### Extrait du document
- - - - - - -
Pagina-afbeeldingen
PDF
ePub

La musique italienne ne s'étoit pas bornée à l'opéra, en Angleterre, elle étoit descendue du théâtre, et s'étoit retirée dans les jardins et les concerts publics, où elle étoit mise à nouveau prix. On voyoit une femme, un homme, et plus souvent encore un demi- ́ homme, exiger une somme considérable pour lire harmoniquement un papier qu'il tenoit à la main, en se dandinant: le spectateur ne payoit plus pour l'opéra, il achetoit l'ariette seule, qui, séparée de l'action et des agréments de la scène, étoit monotone, insipide et froide; et tandis que le chapitre de SaintPaul ne donnoit à un professeur en théologie que cinquante schellings, le dimanche au matin, pour expliquer à son auditoire quelques passages de la Bible, un professeur de musique recevoit, le lundi, cent livres sterling pour quelques instants de sa soirée. J'ai laissé un bras et une jambe en Amérique, disoit un officier, et ma journée ne m'a valu que cinq schellings, tandis que celle du musicien que je viens d'entendre, qui n'a laissé que deux ariettes autour du clavecin, lui vaut cinquante livres sterling.
- - - - - - -
### Données
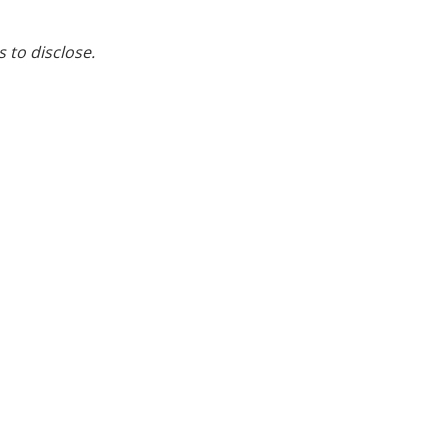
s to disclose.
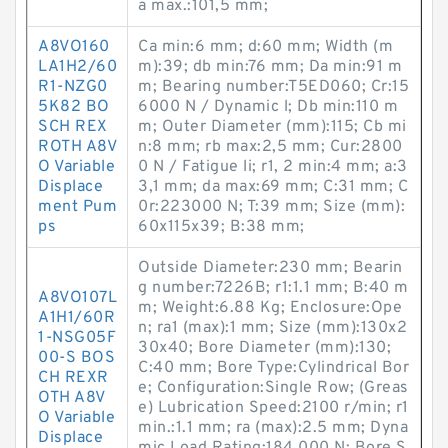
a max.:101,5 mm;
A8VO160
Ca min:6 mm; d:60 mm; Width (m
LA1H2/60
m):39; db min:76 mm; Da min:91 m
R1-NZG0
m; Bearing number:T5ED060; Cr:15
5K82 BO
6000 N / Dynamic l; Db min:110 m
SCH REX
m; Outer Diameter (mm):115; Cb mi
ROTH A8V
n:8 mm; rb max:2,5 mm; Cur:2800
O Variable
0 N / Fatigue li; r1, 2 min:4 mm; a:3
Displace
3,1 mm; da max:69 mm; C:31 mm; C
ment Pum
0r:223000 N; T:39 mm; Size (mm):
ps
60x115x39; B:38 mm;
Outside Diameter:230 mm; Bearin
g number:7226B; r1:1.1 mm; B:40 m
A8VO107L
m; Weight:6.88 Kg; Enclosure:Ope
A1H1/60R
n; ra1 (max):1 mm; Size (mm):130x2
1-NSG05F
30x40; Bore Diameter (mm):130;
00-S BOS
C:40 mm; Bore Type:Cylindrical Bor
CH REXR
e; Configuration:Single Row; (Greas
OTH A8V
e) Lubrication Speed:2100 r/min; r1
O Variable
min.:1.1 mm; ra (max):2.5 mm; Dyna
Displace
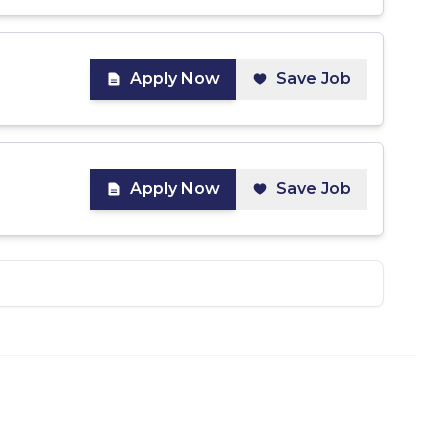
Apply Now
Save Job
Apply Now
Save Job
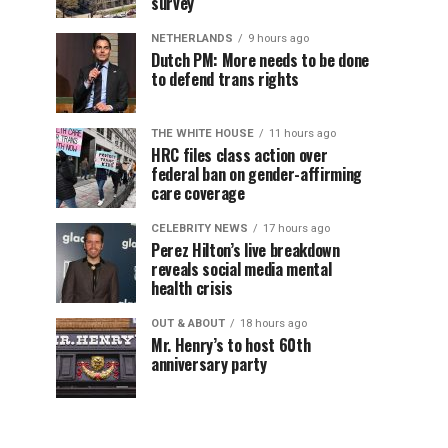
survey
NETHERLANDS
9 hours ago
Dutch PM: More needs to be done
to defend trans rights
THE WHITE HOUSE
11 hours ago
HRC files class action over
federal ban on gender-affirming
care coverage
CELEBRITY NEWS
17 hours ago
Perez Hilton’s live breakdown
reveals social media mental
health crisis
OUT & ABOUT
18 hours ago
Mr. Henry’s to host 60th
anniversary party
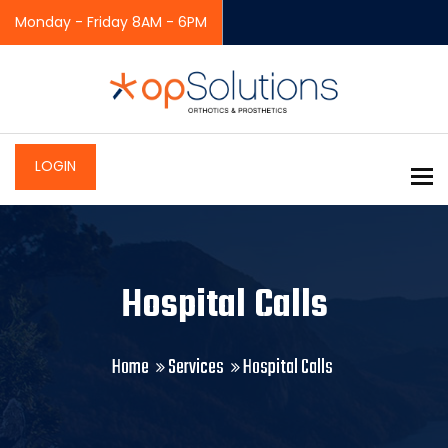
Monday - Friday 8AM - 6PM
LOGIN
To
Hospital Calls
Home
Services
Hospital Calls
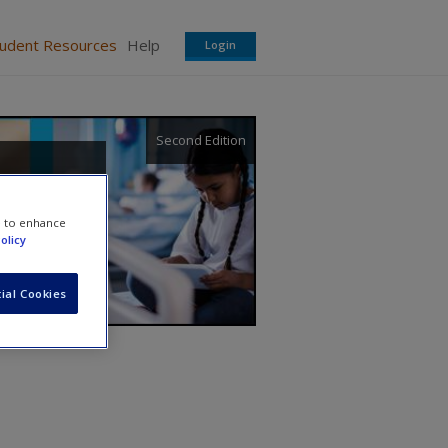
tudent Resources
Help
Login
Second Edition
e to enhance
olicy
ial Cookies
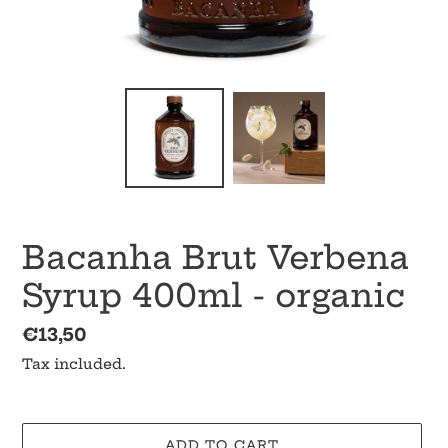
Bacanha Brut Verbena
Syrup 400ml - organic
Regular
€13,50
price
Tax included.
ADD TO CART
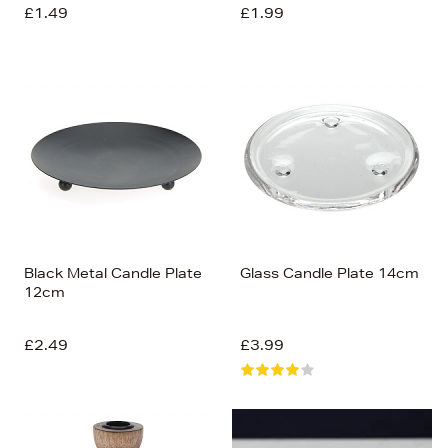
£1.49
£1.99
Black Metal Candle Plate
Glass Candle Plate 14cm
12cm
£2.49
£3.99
- - - - - - -
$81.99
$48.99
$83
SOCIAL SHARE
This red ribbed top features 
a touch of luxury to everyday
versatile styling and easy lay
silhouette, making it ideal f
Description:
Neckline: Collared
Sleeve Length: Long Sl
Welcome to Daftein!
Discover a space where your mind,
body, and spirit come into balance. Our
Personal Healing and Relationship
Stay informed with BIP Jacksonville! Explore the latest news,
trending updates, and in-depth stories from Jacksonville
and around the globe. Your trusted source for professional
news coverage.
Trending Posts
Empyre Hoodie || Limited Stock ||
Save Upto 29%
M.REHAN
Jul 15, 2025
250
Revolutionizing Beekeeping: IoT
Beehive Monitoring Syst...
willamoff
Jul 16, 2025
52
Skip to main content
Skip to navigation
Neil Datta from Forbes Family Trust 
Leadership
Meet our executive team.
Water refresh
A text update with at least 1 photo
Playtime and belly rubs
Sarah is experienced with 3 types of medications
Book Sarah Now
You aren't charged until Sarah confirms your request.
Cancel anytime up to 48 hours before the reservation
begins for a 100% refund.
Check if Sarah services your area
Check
- - - - - - -
### Tâche A
Répondez à ces questions sur l'extrait consacré à la musique italienne en Angleterre :
(i) Combien le chapitre de Saint-Paul donnait-il à un professeur en théologie, le dimanche au matin ?
(ii) Combien un professeur de musique recevait-il, le lundi ?
(iii) Qu'est-ce que l'officier dit avoir laissé en Amérique ?
### Tâche B
Dans les données, recopiez sans rien changer les lignes allant de celle qui contient "s to disclose." jusqu'à celle qui contient "anniversary party", incluse. Omettez les images.

### Réponse A
(i) Cinquante schellings.
(ii) Cent livres sterling.
(iii) Un bras et une jambe.

### Réponse B
s to disclose.
a max.:101,5 mm;
A8VO160
Ca min:6 mm; d:60 mm; Width (m
LA1H2/60
m):39; db min:76 mm; Da min:91 m
R1-NZG0
m; Bearing number:T5ED060; Cr:15
5K82 BO
6000 N / Dynamic l; Db min:110 m
SCH REX
m; Outer Diameter (mm):115; Cb mi
ROTH A8V
n:8 mm; rb max:2,5 mm; Cur:2800
O Variable
0 N / Fatigue li; r1, 2 min:4 mm; a:3
Displace
3,1 mm; da max:69 mm; C:31 mm; C
ment Pum
0r:223000 N; T:39 mm; Size (mm):
ps
60x115x39; B:38 mm;
Outside Diameter:230 mm; Bearin
g number:7226B; r1:1.1 mm; B:40 m
A8VO107L
m; Weight:6.88 Kg; Enclosure:Ope
A1H1/60R
n; ra1 (max):1 mm; Size (mm):130x2
1-NSG05F
30x40; Bore Diameter (mm):130;
00-S BOS
C:40 mm; Bore Type:Cylindrical Bor
CH REXR
e; Configuration:Single Row; (Greas
OTH A8V
e) Lubrication Speed:2100 r/min; r1
O Variable
min.:1.1 mm; ra (max):2.5 mm; Dyna
Displace
Apply Now
Save Job
Apply Now
Save Job
survey
NETHERLANDS
9 hours ago
Dutch PM: More needs to be done
to defend trans rights
THE WHITE HOUSE
11 hours ago
HRC files class action over
federal ban on gender-affirming
care coverage
CELEBRITY NEWS
17 hours ago
Perez Hilton’s live breakdown
reveals social media mental
health crisis
OUT & ABOUT
18 hours ago
Mr. Henry’s to host 60th
anniversary party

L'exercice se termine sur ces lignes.